Da machte die Rückzahlung der Stillen Einlagen die Aktionäre nicht glücklicher: Die Ausgabe von mehreren Milliarden neuer Aktien verwässert den Wert ihrer Papiere - schließlich müssen künftige Gewinne unter mehr Anteilseigner aufgeteilt werden. Zudem vermuteten einige Redner als wichtigste Motivation für den Schritt, dass Blessing und seine Vorstandskollegen damit vor allem die Kappung ihrer Gehälter auf 500.000 Euro im Jahr loswerden wollten.

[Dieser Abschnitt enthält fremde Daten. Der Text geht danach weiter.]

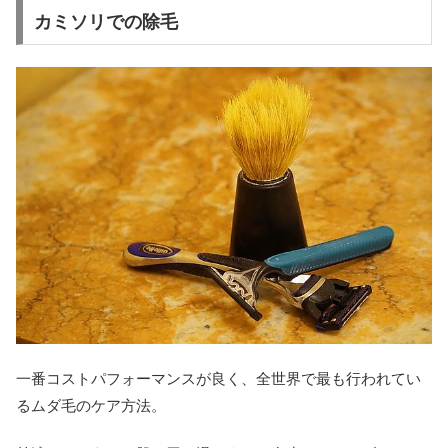
カミソリでの除毛
一番コストパフォーマンスが良く、全世界で最も行われてい
るムダ毛のケア方法。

Doch es gab auch kritische Zustimmung. Für die Deutsche Schutzvereinigung für Wertpapierbesitz (DSW) warf Klaus Nieding der Commerzbank-Führung zwar kollektiv Managementfehler vor, weil alle Mitglieder dem Kauf der Dresdner Bank zugestimmt hätten. Und da der Bund auch nach Rückführung der Stillen Einlage die Sperrminorität halte, werde die Bank "auch weiter nach Herrn Schäubles Pfeife tanzen müssen".

Dennoch stimme die DSW der Kapitalerhöhung zu. "Wir haben keine andere Wahl", sagte Nieding. Angesichts der Beteiligungsverhältnisse sie die Mehrheit ohnehin sicher.

Bei einer Anwesenheitsquote von 47,42 Prozent waren die Verhältnisse klar: Der Bund als größter Einzelaktionär und die Allianz, die ebenfalls Zustimmung angekündigt hatte, konnten die Kapitalmaßnahmen absegnen.